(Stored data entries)
[Start of Attachment]

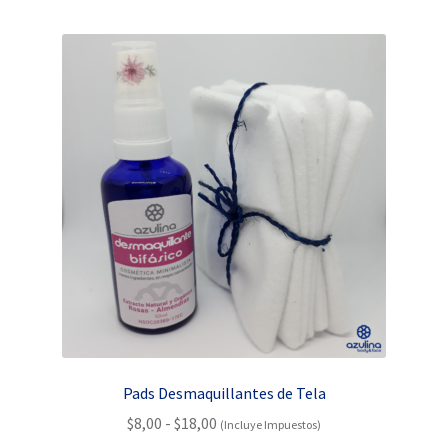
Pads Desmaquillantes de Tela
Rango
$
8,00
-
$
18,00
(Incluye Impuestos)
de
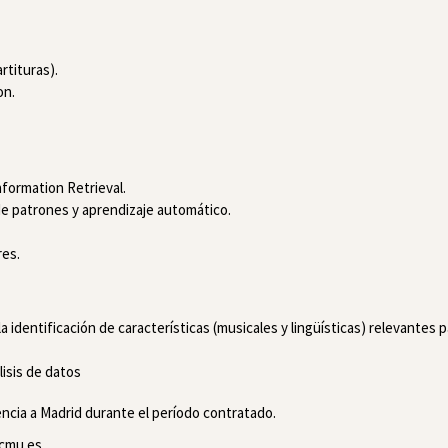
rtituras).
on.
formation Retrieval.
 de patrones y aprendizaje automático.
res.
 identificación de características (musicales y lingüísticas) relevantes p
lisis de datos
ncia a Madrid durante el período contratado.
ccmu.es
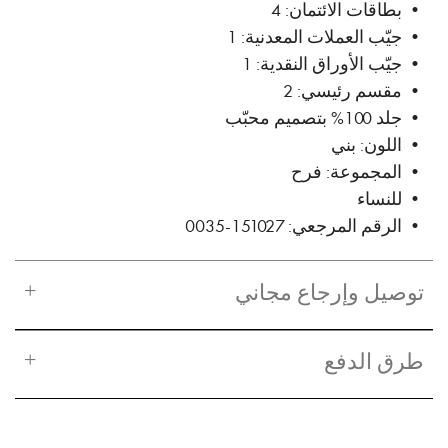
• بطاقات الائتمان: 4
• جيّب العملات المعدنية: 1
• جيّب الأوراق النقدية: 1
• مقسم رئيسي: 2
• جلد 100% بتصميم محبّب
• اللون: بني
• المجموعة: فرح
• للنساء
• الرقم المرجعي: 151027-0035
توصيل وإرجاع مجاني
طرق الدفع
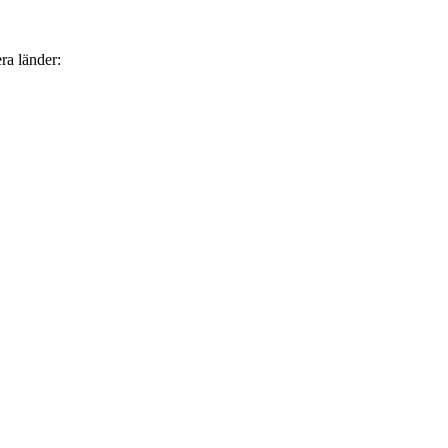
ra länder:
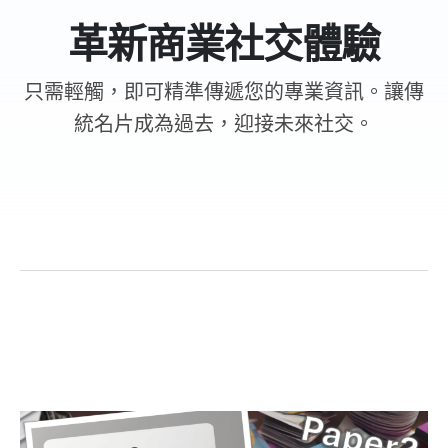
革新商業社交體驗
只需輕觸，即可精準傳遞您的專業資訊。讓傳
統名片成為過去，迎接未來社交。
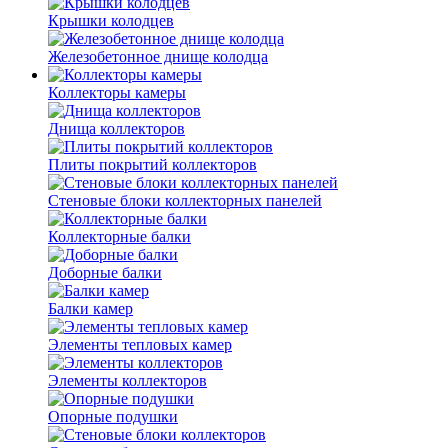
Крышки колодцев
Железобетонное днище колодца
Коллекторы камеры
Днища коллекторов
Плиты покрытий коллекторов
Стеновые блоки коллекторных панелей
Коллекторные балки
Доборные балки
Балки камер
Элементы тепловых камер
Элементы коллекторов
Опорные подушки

[End of Attachment]

◆ ACTIVITY: Only the lines containing the word "коллекторов" should be returned from the data above.

◆ RESULT OF THIS TASK:
Днища коллекторов
Плиты покрытий коллекторов
Элементы коллекторов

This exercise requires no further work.